There has been talk about how these storms show how close our infrastructure is to collapsing due to weather events. With the climate ever changing and ever more erratic, I think this is a good warning to heed and act on the lessons of. We are, again, very good in emergencies—the statewide travel bans are like the snowstorms themselves in terms of the beautiful ability to be taken out of control. Where we flail is in dealing with chronic troubles. The storms themselves are not the problem. It is the clean up, recovery, and learning to be flexibly prepared. Climate change, for example, is a one time crisis, but a chronic challenge.

To me, what I see as truly both hastening climate change and breaking the infrastructure is the economy that demands these dangerous patterns of obsessive work and consumption. There are places for snow and time to move it and melt it, if we could alter our habits and expectations, if we could slow down without financial ruin and personal anxiety, if we could learn flexibility, humility, and patience.

Alongside repairing trains and buses, we must fix our economy so that people do not have to risk life and limb to keep a roof over their heads, food on their tables, and respect in their workplaces.  Our current system is cruel, bullying people into dangerous situations and invading their homes. And we are, too often, hamstrung and terrified by finances or so stuck in this rut of obeying the economy and job market at all costs that we forget how to respond with anything other than grumbling compliance.

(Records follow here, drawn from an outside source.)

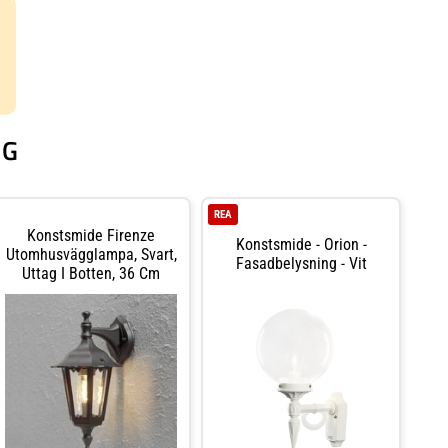
NG
REA
Konstsmide Firenze
Konstsmide - Orion -
Utomhusvägglampa, Svart,
Fasadbelysning - Vit
Uttag I Botten, 36 Cm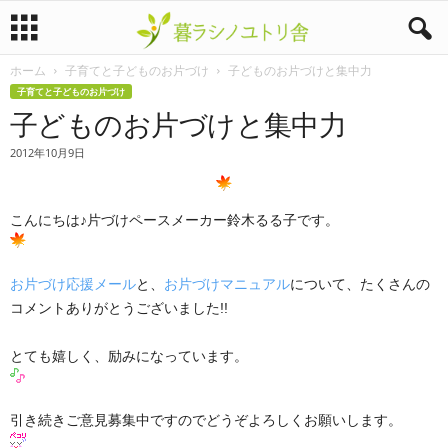
ホーム
子育てと子どものお片づけ
子どものお片づけと集中力
暮
子育てと子どものお片づけ
子どものお片づけと集中力
ラ
2012年10月9日
シ
ノ
こんにちは♪片づけペースメーカー鈴木るる子です。
ユ
お片づけ応援メール
と、
お片づけマニュアル
について、たくさんの
ト
コメントありがとうございました!!
リ
とても嬉しく、励みになっています。
舎
引き続きご意見募集中ですのでどうぞよろしくお願いします。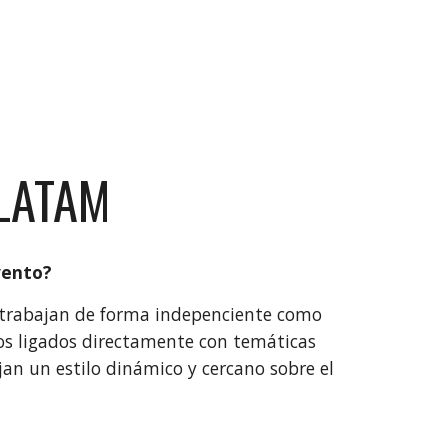
LATAM
vento?
 trabajan de forma indepenciente como
os ligados directamente con temáticas
 un estilo dinámico y cercano sobre el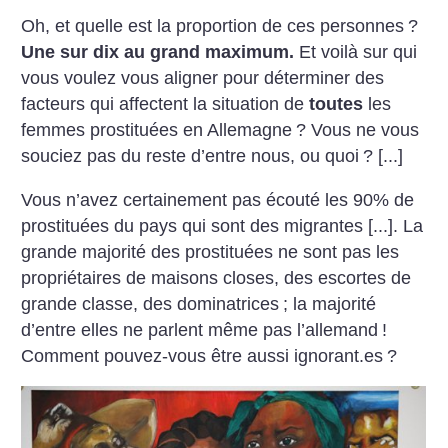
Oh, et quelle est la proportion de ces personnes
?
Une sur dix au grand maximum.
Et voilà sur qui
vous voulez vous aligner pour déterminer des
facteurs qui affectent la situation de
toutes
les
femmes prostituées en Allemagne
? Vous ne vous
souciez pas du reste d’entre nous, ou quoi
? [...]
Vous n’avez certainement pas écouté les 90% de
prostituées du pays qui sont des migrantes [...]. La
grande majorité des prostituées ne sont pas les
propriétaires de maisons closes, des escortes de
grande classe, des dominatrices
; la majorité
d’entre elles ne parlent même pas l’allemand
!
Comment pouvez-vous être aussi ignorant.es
?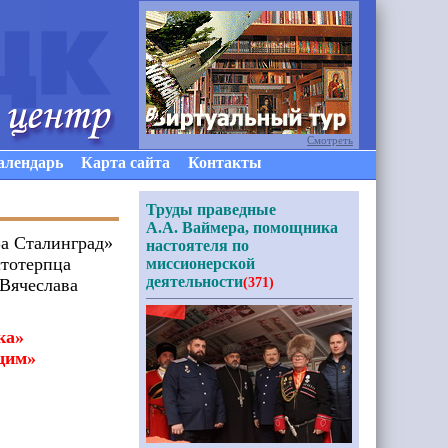
Смотреть
алендарь
Карта сайта
Контакты
Труды праведные
А.А. Ваймера, помощника
а Сталинград»
настоятеля по
стотерпца
миссионерской
деятельности
 Вячеслава
(371)
ка»
щим»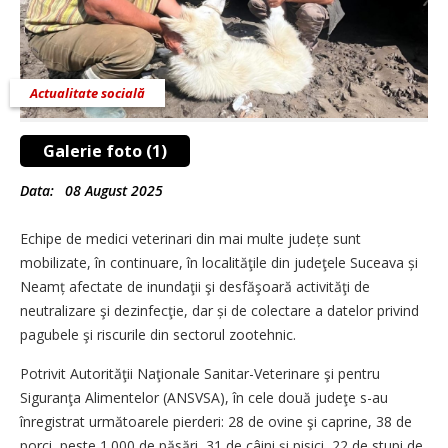
Actualitate socială
Galerie foto (1)
Data:
08 August 2025
Echipe de medici veterinari din mai multe județe sunt
mobilizate, în continuare, în localităţile din judeţele Suceava și
Neamț afectate de inundaţii şi desfăşoară activităţi de
neutralizare şi dezinfecţie, dar și de colectare a datelor privind
pagubele şi riscurile din sectorul zootehnic.
Potrivit Autorităţii Naţionale Sanitar-Veterinare şi pentru
Siguranţa Alimentelor (ANSVSA), în cele două judeţe s-au
înregistrat următoarele pierderi: 28 de ovine şi caprine, 38 de
porci, peste 1.000 de păsări, 31 de câini şi pisici, 22 de stupi de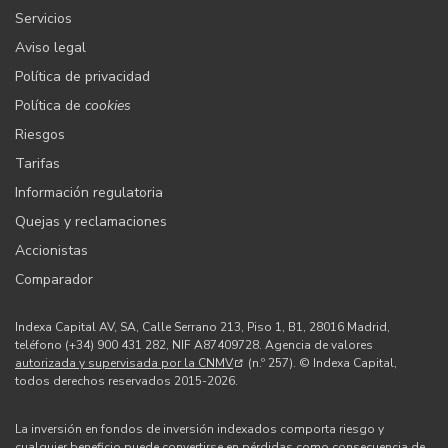
Servicios
Aviso legal
Política de privacidad
Política de
cookies
Riesgos
Tarifas
Información regulatoria
Quejas y reclamaciones
Accionistas
Comparador
Indexa Capital AV, SA, Calle Serrano 213, Piso 1, B1, 28016 Madrid,
teléfono (+34) 900 431 282, NIF A87409728. Agencia de valores
autorizada y supervisada por la CNMV
(n.º 257). © Indexa Capital,
todos derechos reservados 2015-2026.
La inversión en fondos de inversión indexados comporta riesgo y
cualquier beneficio puede convertirse en pérdidas como consecuencia de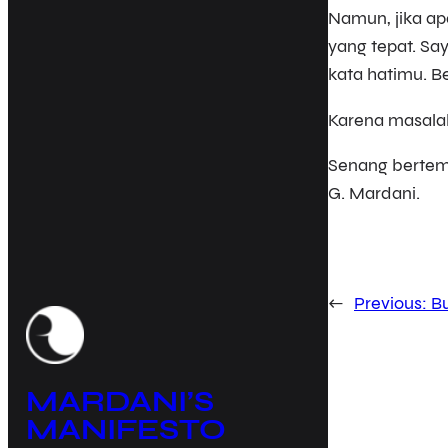
Namun, jika ap
yang tepat. Sa
kata hatimu. Be
Karena masalah
Senang bertem
G. Mardani.
←
Previous:
Bu
MARDANI’S
MANIFESTO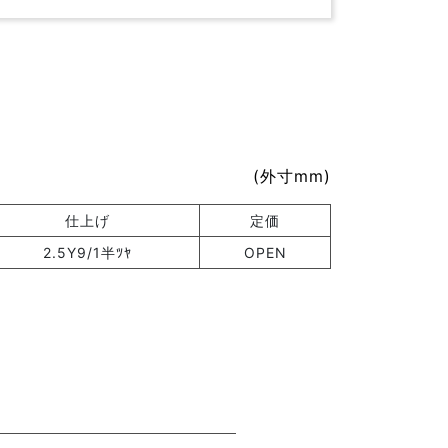
(外寸mm)
仕上げ
定価
2.5Y9/1半ﾂﾔ
OPEN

When it storms and our geographies shrink, and we’re all required by nature to chuck out the to-do lists and day planners, I find it becomes clearer what we do and do not need to survive and be happy. That, I believe, is at the heart of the infrastructure that must be repaired. There are other ways if we will make them. The work of making a new way is, largely, like shoveling out your driveway. And, usually, a neighbor will help, or at least there is the camaraderie of shoveling together.

I want these changes now and sooner, but if it takes a few more beautiful snowstorms until we learn to humbly shift our priorities and work together on different ways of being in the world, I’ll also be delighted.

I’m heading out to shovel now—anyone need a hand digging out?